Cardiovascular Effects of Medications for the Treatment of Attention-Deficit Hyperactivity Disorder

The Children's Hospital of Philadelphia, Science Center, Philadelphia, Pennsylvania 19104, USA.
Paediatric Drugs (Impact Factor: 1.98). 06/2010; 12(3):165-75. DOI: 10.2165/11532570-000000000-00000
Source: PubMed

ABSTRACT The effective medications currently marketed for attention-deficit hyperactivity disorder (ADHD) have central and peripheral catecholaminergic effects that have been shown to result in statistically significant increases in heart rate and blood pressure. The impact of these medications on serious cardiovascular events in healthy children is unknown, but serious cardiovascular events related to ADHD medications are considered rare. However, children with cardiac pathology may be at greater risk given that increased sympathetic tone has been reported as a causal factor in generating ventricular arrhythmias in adults with coronary artery disease, and physical exercise has been consistently reported as a trigger for increased risk of sudden cardiac death in athletes with underlying cardiovascular disease.

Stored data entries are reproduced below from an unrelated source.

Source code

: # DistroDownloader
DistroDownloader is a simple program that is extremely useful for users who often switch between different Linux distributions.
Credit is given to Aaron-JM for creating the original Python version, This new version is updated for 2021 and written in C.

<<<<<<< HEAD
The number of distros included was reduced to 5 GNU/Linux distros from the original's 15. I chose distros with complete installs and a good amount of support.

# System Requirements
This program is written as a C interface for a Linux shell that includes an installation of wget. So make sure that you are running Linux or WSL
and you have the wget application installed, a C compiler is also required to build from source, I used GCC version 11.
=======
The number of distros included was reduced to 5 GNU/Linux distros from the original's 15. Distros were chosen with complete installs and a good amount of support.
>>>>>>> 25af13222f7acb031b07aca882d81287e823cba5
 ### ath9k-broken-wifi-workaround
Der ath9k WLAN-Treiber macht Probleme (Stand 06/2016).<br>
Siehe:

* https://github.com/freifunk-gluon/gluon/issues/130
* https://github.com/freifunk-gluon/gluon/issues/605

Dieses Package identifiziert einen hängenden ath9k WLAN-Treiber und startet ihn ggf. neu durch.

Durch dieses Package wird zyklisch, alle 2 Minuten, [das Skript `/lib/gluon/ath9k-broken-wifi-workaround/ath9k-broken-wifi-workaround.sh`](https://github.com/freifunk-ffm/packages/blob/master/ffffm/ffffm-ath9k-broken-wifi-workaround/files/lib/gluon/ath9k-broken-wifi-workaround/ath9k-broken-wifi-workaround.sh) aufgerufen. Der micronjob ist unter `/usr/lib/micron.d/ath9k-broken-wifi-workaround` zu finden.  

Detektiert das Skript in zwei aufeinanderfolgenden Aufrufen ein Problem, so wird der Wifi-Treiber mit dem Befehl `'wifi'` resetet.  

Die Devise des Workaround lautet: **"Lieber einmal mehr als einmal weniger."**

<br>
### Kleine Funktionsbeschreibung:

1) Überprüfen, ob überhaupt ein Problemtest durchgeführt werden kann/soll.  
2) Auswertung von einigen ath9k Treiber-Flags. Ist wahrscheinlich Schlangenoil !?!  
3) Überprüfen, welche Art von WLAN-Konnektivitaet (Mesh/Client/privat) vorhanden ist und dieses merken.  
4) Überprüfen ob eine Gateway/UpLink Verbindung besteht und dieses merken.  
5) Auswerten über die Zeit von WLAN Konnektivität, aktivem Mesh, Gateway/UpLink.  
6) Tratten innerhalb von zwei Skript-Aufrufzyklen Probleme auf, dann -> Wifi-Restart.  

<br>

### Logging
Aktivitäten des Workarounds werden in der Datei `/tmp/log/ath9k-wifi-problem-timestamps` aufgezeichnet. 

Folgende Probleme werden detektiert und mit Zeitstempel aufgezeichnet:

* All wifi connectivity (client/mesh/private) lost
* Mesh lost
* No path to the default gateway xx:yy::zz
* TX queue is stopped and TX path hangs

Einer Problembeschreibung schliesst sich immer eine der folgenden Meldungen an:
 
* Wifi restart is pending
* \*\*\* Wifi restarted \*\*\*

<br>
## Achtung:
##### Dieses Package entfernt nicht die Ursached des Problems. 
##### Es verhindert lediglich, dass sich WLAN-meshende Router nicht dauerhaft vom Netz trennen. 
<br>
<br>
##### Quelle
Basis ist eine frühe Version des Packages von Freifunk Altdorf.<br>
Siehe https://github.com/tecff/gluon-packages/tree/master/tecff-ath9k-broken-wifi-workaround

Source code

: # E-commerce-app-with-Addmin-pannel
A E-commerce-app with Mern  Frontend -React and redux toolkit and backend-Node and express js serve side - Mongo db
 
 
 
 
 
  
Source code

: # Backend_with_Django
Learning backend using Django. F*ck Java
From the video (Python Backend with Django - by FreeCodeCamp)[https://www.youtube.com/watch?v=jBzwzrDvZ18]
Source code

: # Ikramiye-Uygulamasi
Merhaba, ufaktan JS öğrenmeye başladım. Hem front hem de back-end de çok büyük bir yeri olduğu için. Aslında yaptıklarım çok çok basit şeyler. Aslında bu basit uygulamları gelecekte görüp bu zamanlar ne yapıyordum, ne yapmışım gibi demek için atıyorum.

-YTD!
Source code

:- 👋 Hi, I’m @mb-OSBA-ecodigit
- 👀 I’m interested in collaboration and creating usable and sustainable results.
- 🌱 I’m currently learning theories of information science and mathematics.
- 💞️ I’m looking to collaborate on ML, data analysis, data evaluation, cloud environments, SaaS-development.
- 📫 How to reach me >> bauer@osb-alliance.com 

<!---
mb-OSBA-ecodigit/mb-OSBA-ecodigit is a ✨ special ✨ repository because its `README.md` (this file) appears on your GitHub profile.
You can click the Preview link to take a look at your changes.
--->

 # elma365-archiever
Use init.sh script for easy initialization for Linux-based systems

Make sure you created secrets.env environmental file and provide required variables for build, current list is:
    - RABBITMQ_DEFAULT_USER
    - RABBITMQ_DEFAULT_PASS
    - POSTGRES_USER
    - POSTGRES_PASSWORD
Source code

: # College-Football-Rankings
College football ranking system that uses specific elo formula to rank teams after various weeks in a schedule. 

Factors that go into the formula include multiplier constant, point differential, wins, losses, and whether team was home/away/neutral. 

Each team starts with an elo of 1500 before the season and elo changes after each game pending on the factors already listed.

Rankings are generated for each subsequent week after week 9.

ADHD has high co-morbidity with anxiety and depression. These conditions in adults have been reported to have their own cardiovascular risks that may be compounded by interactions resulting from combined pharmacotherapeutic treatments; this interaction has not been evaluated in children. High rates of ADHD reported in subjects with cardiac pathology, as well as in patients with genetic disorders associated with cardiovascular pathology, also suggest that the prevalence of cardiac pathology in ADHD subjects may be greater than that in the general population. Currently, the US FDA and Health Canada require warnings on prescription labeling information for ADHD medications, suggesting that these medications should not generally be used in children or adults with 'known' serious cardiac pathology. Family history, medical history, and physical examination have very low sensitivity for identifying serious cardiac pathology, but this can be markedly enhanced in many instances with the use of electrocardiography, which has high specificity and sensitivity. Identifying and managing underlying cardiovascular pathology may not eliminate the risk of serious cardiovascular events but may increase the safety of using medication frequently required for effective management of ADHD. When the very common and serious consequences from untreated ADHD are also considered in the assessment of risks and benefits, even in the presence of cardiac pathology, it seems that the prescribing of ADHD medications in children should remain unchanged.